5. Select Narrative Cause from the Select Columns list and click Text Columns.
6. From the Language list, select English.
7. From the Stemming list, select Stem All Terms.
8. From the Tokenizing list, select Basic Words.
9. Click OK.
Figure 12.14 Text Explorer Report for Narrative Cause
From the report, you see that there are almost 51,000 tokens and about 1,900 unique terms.
10. Right-click pilot· in the term list and select Select Rows.
From the number of selected rows in the data table, you see that some form of the word “pilot” occurs in more than 1,300 of the incident reports.
11. Right-click pilot· and select Add Stop Word.
Because some form of the word “pilot” occurs frequently compared to other terms, these terms do not provide much information to differentiate among documents. All of the terms that stem to pilot· are added to the stop word list.

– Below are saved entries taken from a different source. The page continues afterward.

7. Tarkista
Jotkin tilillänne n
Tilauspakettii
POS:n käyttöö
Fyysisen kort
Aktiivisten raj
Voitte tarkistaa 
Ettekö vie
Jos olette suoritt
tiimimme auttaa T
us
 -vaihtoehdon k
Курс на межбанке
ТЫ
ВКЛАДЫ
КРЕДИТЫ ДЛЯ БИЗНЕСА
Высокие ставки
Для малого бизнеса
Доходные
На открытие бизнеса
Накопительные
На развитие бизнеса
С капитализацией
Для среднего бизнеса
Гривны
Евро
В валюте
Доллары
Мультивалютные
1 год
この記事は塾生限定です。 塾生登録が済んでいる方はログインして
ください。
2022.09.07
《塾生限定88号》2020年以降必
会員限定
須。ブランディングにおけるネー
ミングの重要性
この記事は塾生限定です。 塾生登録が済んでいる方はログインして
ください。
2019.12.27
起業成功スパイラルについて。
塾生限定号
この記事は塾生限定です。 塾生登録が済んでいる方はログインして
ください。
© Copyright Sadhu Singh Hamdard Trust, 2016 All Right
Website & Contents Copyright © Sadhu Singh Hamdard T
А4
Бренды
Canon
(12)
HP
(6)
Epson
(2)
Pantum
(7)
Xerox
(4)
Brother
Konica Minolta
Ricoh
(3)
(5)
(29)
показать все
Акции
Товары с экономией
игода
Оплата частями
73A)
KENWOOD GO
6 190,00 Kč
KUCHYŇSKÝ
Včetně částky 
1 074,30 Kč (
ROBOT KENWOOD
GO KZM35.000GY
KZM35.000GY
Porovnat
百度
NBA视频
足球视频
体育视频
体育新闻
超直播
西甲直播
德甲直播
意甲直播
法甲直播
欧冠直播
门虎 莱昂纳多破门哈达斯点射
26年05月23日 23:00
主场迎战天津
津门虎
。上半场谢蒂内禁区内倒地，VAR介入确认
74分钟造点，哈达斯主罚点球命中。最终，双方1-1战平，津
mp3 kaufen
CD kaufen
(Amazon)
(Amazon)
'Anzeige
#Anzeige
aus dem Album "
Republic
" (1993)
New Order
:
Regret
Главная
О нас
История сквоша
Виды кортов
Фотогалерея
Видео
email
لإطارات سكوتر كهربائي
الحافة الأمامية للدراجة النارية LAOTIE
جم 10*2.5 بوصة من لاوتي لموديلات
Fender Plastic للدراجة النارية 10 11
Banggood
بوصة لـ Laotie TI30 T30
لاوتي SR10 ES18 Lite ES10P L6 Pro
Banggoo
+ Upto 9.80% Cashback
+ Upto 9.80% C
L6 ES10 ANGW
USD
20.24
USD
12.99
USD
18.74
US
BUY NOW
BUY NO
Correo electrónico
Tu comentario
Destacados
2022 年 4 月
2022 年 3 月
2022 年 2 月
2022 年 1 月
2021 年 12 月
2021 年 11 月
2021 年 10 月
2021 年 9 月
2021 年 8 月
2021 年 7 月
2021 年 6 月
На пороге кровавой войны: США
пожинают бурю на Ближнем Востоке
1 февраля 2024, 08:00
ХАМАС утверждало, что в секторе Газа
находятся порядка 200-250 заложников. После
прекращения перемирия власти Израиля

The remaining steps of this example can be completed only in JMP Pro.
12. Click the red triangle next to Text Explorer for Narrative Cause and select Latent Semantic Analysis, SVD.
This is the first analysis step toward topic analysis, which performs a rotation of the SVD.
13. In the Specifications window, type 50 for Minimum Term Frequency.
Because there are approximately 51,000 tokens, this frequency is equivalent to a term that represents at least 0.1% of all the terms.
14. Click OK.
Figure 12.15 SVD Plots for Narrative Cause
There is not a lot of difference in the document SVD plot between fatal and nonfatal incidents.
15. Click the red triangle next to SVD Centered and Scaled TF IDF and select Topic Analysis, Rotated SVD.
You want to look for groups of terms that form topics.
16. Type 5 for Number of Topics.
17. Click OK.
Figure 12.16 Top Loadings by Topics for Narrative Cause
The terms for each topic with the highest loadings enable you to interpret whether the topic is capturing a theme in the incident reports.
For example, Topic 1 has high loadings for power, loss, and engine, indicating a theme of losing power to the engine as a cause of the incident. This corresponds to the phrase “loss of engine power” occurring 273 times in the set of incident reports.
Based on the words with high loadings in Topic 2, it can be described as being related to incidents that involved darkness or low altitude.
18. Click the gray disclosure icon next to Topic Scores Plots.
Figure 12.17 Topic Scores Plots for Narrative Cause
Each topic score plot contains a point for each document in the corpus. You can select points in these plots to further examine the text of specific documents.
You want to further explore the subject matter of Topic 2.
19. Select the three right-most points in the Topic 2 plot and click the Show Text button at the top left of the graph.
The text of the three documents with the highest scores in Topic 2 appear in a new window. From these, you can confirm that Topic 2 relates to low altitude.
At this stage of the text analysis, you have many choices in how to proceed. Text analysis is an iterative process, so you might use topic information to further curate your term list by adding stop words or specifying phrases. You might save the weighted document-term matrix, the vectors from the SVD or rotated SVD as numeric columns in your data table and use them in other JMP analysis platforms. When you use these columns in other platforms, you can also include other columns from your data table in further analyses.